With the passing of time, it became less common for the captain to play, and on most teams they took on strictly managerial roles. Instead of suits proliferating throughout America’s dugouts, though, non-playing captains largely hung on to the tradition of wearing a player's uniform. By the early to mid 20th century, wearing the uniform was the norm for managers, with a few notable exceptions. The Philadelphia Athletics’s Connie Mack and the Brooklyn Dodgers’s Burt Shotton continued to wear suits and ties to games long after it fell out of favor (though Shotton sometimes liked to layer a team jacket on top of his street clothes). Once those two retired, it’s been uniforms as far as the eye can see.

The adherence to the uniform among managers in the second half of the 20th century leads some people to think that MLB mandates it, but a look through the official major league rules [PDF] doesn’t turn up much on a manager’s dress. Rule 1.11(a) (1) says that “All players on a team shall wear uniforms identical in color, trim and style, and all players’ uniforms shall include minimal six-inch numbers on their backs" and rule 2.00 states that a coach is a "team member in uniform appointed by the manager to perform such duties as the manager may designate, such as but not limited to acting as base coach."

While Rule 2.00 gives a rundown of the manager’s role and some rules that apply to them, it doesn’t specify that they’re uniformed. Further down, Rule 3.15 says that "No person shall be allowed on the playing field during a game except players and coaches in uniform, managers, news photographers authorized by the home team, umpires, officers of the law in uniform and watchmen or other employees of the home club." Again, nothing about the managers being uniformed.
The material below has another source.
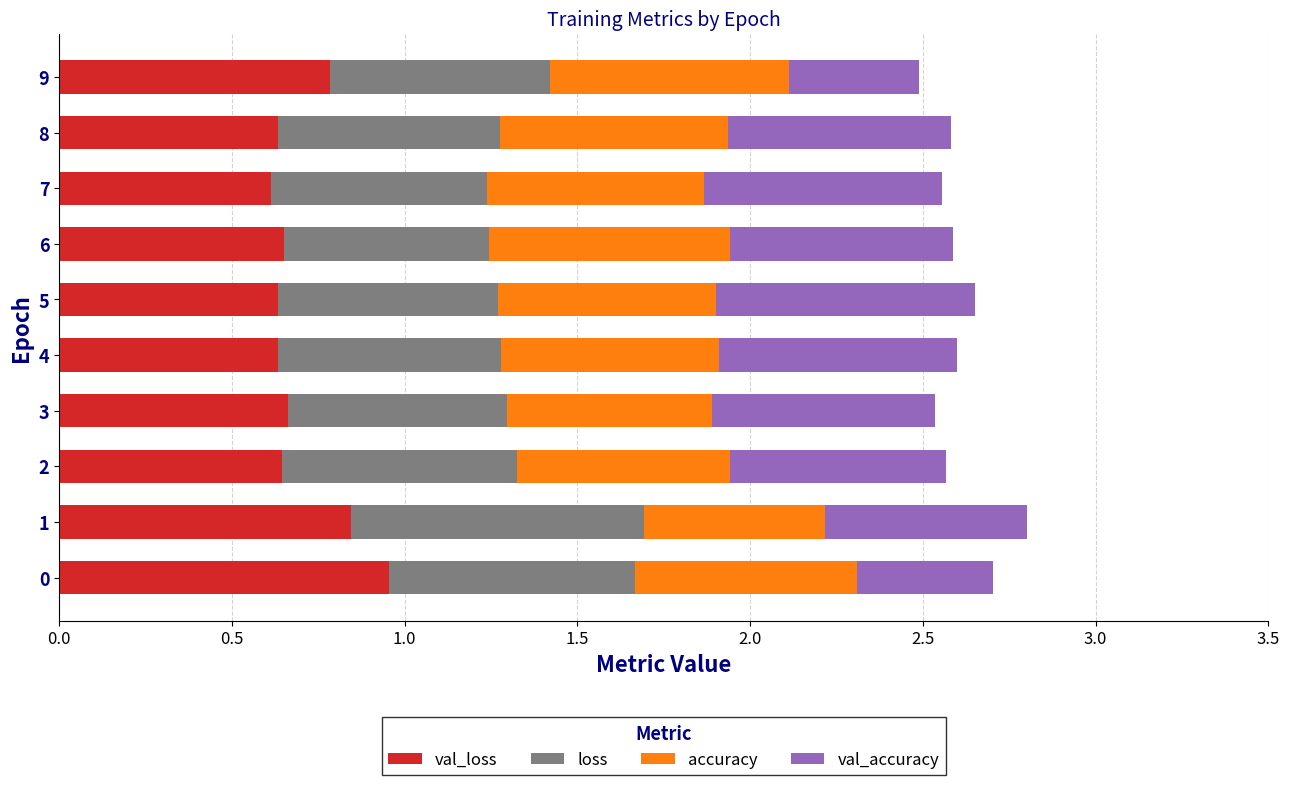

What is the total value across all series at 2?

2.6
All that said, Rule 2.00 defines the bench or dugout as “the seating facilities reserved for players, substitutes and other team members in uniform when they are not actively engaged on the playing field," and makes no exceptions for managers or anyone else. While the managers’ duds are never addressed anywhere else, this definition does seem to necessitate, in a roundabout way, that managers wear a uniform—at least if they want to have access to the dugout. And, really, where else would they sit?